→ **Page text**:
-=-=-
There are several areas where these values come from and they are totaled together to get the overall.

+-----------------+------------+-------------+-------+
|  Area           |    Due     |  Delivered  |   %   |
+-----------------+------------+-------------+-------+
| Area Total      | 43         | 18          | 41.8  |
+-----------------+------------+-------------+-------+
| Sub-Area 1      | 10         | 0           | 0     |
| Sub-Area 2      | 10         | 0           | 0     |
| Sub-Area 3      | 0          | 0           | 100   | (100% of the delivery)
| Sub-Area 4      | 8          | 8           | 100   |
+-----------------+------------+-------------+-------+
| SubArea 5 Total | 15         | 10          | 66.7  |
+-----------------+------------+-------------+-------+
| Sub-Area 5.1    | 2          | 0           | 0     |
| Sub-Area 5.2    | 13         | 10          | 76.9  |
+-----------------+------------+-------------+-------+

This is how the totals of the actual values work out, however I am trying to work out the values of the total areas using the percentage of the children and it is not working.
-=-=-
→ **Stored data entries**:
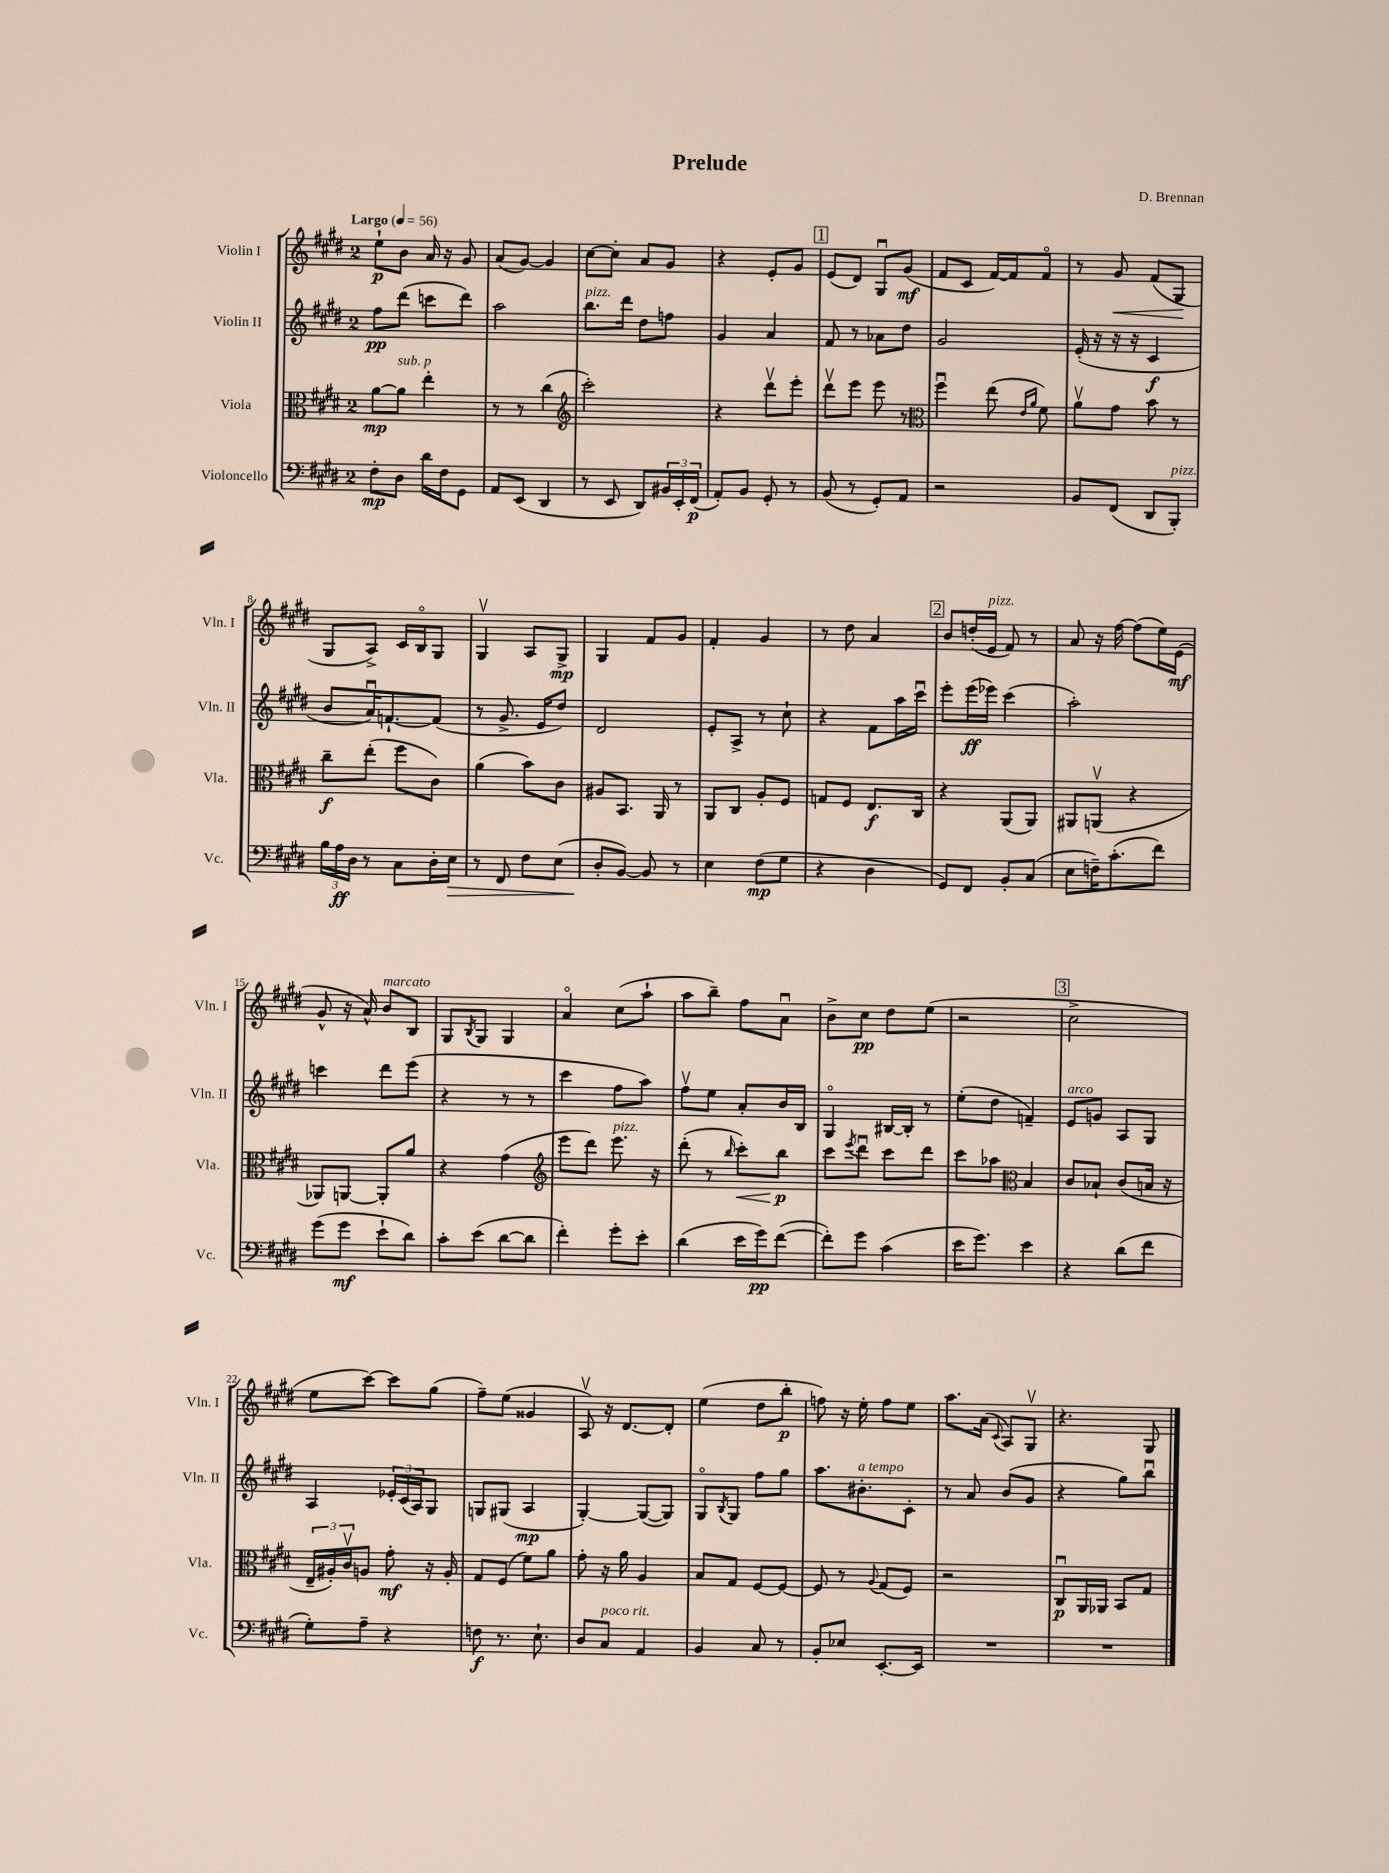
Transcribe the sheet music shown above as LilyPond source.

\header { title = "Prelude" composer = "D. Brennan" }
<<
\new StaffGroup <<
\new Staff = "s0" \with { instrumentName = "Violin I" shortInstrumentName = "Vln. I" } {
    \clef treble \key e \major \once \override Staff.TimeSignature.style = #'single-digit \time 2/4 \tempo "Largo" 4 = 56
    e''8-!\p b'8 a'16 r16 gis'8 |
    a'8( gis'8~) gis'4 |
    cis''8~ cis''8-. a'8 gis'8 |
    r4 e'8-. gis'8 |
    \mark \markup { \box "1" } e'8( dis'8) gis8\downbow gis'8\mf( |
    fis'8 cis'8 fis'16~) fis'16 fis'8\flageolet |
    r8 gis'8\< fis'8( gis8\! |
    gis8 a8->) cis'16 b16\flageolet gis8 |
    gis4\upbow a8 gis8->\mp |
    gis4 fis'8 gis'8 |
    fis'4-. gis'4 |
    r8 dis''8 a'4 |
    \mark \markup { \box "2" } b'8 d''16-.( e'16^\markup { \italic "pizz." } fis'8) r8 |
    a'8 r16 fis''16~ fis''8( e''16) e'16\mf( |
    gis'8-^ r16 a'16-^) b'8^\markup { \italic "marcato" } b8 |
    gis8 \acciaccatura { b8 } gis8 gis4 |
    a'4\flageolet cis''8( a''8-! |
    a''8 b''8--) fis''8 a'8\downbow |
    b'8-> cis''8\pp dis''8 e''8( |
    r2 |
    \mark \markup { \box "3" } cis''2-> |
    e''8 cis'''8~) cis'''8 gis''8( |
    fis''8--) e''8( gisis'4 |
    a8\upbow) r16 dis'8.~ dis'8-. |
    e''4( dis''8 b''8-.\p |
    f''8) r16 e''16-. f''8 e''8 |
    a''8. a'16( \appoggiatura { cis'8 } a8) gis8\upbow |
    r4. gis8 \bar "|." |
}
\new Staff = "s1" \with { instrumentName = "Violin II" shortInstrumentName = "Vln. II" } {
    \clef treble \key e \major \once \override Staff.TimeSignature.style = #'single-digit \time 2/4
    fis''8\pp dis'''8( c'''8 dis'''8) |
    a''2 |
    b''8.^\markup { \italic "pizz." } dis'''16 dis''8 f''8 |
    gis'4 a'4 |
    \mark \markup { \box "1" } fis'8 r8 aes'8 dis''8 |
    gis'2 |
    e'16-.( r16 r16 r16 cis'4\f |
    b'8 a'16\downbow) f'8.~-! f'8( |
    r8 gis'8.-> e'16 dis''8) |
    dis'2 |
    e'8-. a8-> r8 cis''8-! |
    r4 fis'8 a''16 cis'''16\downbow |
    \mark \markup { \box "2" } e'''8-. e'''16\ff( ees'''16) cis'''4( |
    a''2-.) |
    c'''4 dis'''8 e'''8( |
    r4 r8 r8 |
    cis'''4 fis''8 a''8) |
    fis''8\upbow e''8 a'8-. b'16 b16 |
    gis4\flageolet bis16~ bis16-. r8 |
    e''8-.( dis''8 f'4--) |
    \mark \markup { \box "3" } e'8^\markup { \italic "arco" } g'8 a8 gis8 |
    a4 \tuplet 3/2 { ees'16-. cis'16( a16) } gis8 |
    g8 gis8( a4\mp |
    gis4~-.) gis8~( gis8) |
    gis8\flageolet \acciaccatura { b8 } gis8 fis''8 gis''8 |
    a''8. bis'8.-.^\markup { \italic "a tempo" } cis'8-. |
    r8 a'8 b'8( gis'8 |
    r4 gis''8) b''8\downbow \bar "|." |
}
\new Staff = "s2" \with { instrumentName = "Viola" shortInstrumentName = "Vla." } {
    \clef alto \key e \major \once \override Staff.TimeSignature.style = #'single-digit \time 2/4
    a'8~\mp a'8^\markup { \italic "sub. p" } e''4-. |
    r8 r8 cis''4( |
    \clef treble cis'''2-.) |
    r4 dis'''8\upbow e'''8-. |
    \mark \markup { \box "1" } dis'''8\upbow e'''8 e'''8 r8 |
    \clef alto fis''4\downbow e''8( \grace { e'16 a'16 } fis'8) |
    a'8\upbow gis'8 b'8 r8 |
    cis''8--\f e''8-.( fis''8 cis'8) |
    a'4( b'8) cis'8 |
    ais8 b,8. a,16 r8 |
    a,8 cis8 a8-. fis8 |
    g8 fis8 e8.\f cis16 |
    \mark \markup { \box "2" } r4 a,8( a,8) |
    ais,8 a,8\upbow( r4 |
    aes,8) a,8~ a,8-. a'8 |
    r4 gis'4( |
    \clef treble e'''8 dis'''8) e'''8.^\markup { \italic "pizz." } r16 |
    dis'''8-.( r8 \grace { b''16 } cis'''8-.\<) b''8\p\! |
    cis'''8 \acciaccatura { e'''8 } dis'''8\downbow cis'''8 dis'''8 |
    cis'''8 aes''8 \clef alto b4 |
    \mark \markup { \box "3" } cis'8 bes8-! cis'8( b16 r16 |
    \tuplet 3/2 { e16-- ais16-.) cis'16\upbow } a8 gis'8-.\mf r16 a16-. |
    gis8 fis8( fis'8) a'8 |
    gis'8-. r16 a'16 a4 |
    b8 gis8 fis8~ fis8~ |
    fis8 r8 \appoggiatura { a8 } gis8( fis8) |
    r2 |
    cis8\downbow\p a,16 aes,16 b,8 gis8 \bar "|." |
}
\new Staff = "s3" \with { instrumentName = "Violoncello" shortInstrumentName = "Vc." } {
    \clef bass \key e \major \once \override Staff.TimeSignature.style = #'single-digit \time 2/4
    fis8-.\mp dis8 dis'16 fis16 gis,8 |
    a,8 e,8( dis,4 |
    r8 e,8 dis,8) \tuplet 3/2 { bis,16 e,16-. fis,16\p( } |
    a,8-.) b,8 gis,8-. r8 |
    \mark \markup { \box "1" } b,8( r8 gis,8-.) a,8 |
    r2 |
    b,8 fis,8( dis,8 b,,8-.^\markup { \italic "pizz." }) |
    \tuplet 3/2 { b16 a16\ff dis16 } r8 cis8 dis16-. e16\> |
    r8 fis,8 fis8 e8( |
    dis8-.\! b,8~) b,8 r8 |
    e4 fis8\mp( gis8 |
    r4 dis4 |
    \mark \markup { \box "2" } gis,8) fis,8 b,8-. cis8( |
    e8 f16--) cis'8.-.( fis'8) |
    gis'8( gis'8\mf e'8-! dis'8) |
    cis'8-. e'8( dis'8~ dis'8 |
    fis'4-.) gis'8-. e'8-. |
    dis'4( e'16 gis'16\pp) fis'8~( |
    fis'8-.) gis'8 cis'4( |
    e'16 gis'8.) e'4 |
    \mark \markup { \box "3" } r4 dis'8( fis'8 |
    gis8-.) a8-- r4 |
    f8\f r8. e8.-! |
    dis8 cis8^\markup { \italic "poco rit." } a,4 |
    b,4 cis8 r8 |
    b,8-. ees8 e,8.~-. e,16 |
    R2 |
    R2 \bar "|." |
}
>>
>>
-=-=-
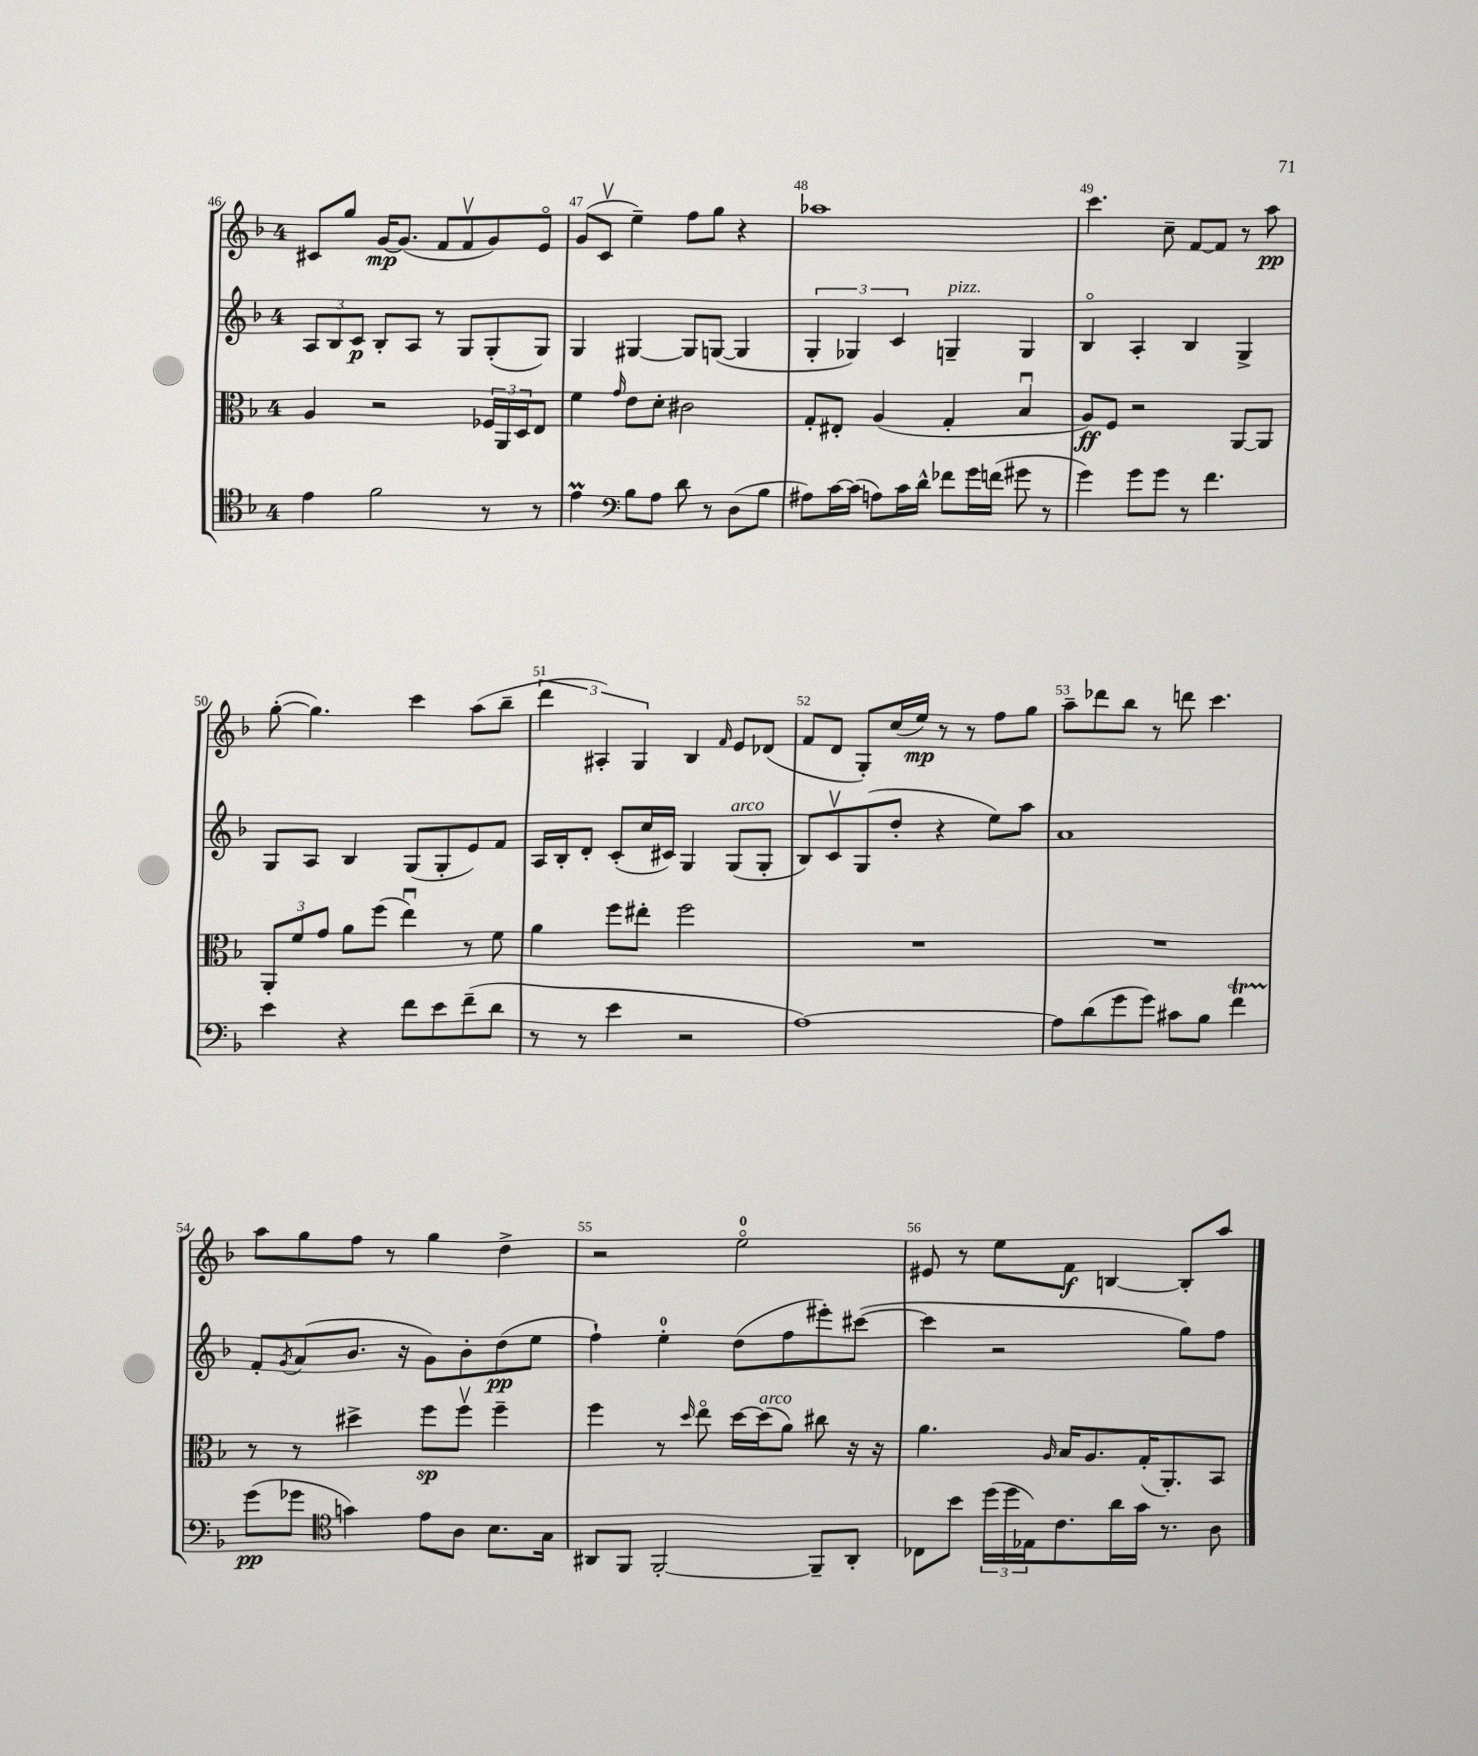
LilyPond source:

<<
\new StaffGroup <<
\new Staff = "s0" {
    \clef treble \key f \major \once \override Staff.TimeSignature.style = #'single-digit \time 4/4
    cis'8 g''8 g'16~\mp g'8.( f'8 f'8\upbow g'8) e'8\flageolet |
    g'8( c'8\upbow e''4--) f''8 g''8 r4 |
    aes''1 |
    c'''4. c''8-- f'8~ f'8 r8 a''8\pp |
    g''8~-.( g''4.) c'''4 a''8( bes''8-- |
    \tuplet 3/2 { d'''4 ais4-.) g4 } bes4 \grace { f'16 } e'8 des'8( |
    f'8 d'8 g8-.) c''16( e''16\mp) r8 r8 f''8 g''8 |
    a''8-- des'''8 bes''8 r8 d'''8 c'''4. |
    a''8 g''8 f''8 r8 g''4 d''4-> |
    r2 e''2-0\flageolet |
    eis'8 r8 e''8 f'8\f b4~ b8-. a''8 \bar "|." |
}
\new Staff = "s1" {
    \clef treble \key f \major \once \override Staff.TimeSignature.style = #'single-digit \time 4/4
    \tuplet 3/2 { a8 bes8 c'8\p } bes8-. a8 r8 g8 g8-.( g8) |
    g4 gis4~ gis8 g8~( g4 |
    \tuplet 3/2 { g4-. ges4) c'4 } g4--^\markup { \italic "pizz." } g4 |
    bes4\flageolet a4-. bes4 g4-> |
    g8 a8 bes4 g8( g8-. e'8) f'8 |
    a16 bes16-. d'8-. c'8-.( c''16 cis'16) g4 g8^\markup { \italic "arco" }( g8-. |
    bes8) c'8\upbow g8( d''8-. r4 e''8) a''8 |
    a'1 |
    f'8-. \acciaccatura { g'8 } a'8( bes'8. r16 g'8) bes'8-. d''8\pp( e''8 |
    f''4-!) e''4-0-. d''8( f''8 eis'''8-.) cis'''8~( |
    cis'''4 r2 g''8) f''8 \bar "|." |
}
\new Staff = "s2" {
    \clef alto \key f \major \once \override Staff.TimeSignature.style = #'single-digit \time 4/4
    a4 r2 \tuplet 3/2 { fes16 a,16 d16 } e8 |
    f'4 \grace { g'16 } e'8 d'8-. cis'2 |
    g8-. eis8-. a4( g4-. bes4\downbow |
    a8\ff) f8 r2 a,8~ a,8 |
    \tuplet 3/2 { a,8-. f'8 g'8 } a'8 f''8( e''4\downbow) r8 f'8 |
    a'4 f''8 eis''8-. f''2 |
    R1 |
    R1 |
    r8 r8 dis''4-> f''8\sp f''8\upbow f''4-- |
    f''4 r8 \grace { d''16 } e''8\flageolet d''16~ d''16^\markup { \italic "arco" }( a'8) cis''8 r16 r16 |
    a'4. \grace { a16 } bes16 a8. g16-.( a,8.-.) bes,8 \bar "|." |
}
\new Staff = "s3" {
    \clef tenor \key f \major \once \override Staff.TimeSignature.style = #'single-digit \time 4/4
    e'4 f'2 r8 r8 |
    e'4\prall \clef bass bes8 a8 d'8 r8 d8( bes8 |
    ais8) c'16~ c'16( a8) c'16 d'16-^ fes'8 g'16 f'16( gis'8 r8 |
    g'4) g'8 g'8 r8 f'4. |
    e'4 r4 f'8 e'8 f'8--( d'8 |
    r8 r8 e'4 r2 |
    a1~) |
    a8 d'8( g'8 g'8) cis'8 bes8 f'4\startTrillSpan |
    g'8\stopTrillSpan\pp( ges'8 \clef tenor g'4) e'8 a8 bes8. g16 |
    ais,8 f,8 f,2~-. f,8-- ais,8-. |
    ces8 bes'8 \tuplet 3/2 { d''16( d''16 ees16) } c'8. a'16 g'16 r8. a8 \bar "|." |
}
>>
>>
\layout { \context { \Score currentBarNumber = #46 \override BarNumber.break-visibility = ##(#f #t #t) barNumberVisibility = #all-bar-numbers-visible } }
-=-=-
→ **Stated exercise 1**: In the table in the page text, how many are due for Sub-Area 5.2?
→ **Stated exercise 2**: Print the page text starting with "There are several" and going on through "of the delivery)".
You won't need the music score data.

→ **Exercise answer 1**: 13

→ **Exercise answer 2**:
There are several areas where these values come from and they are totaled together to get the overall.

+-----------------+------------+-------------+-------+
|  Area           |    Due     |  Delivered  |   %   |
+-----------------+------------+-------------+-------+
| Area Total      | 43         | 18          | 41.8  |
+-----------------+------------+-------------+-------+
| Sub-Area 1      | 10         | 0           | 0     |
| Sub-Area 2      | 10         | 0           | 0     |
| Sub-Area 3      | 0          | 0           | 100   | (100% of the delivery)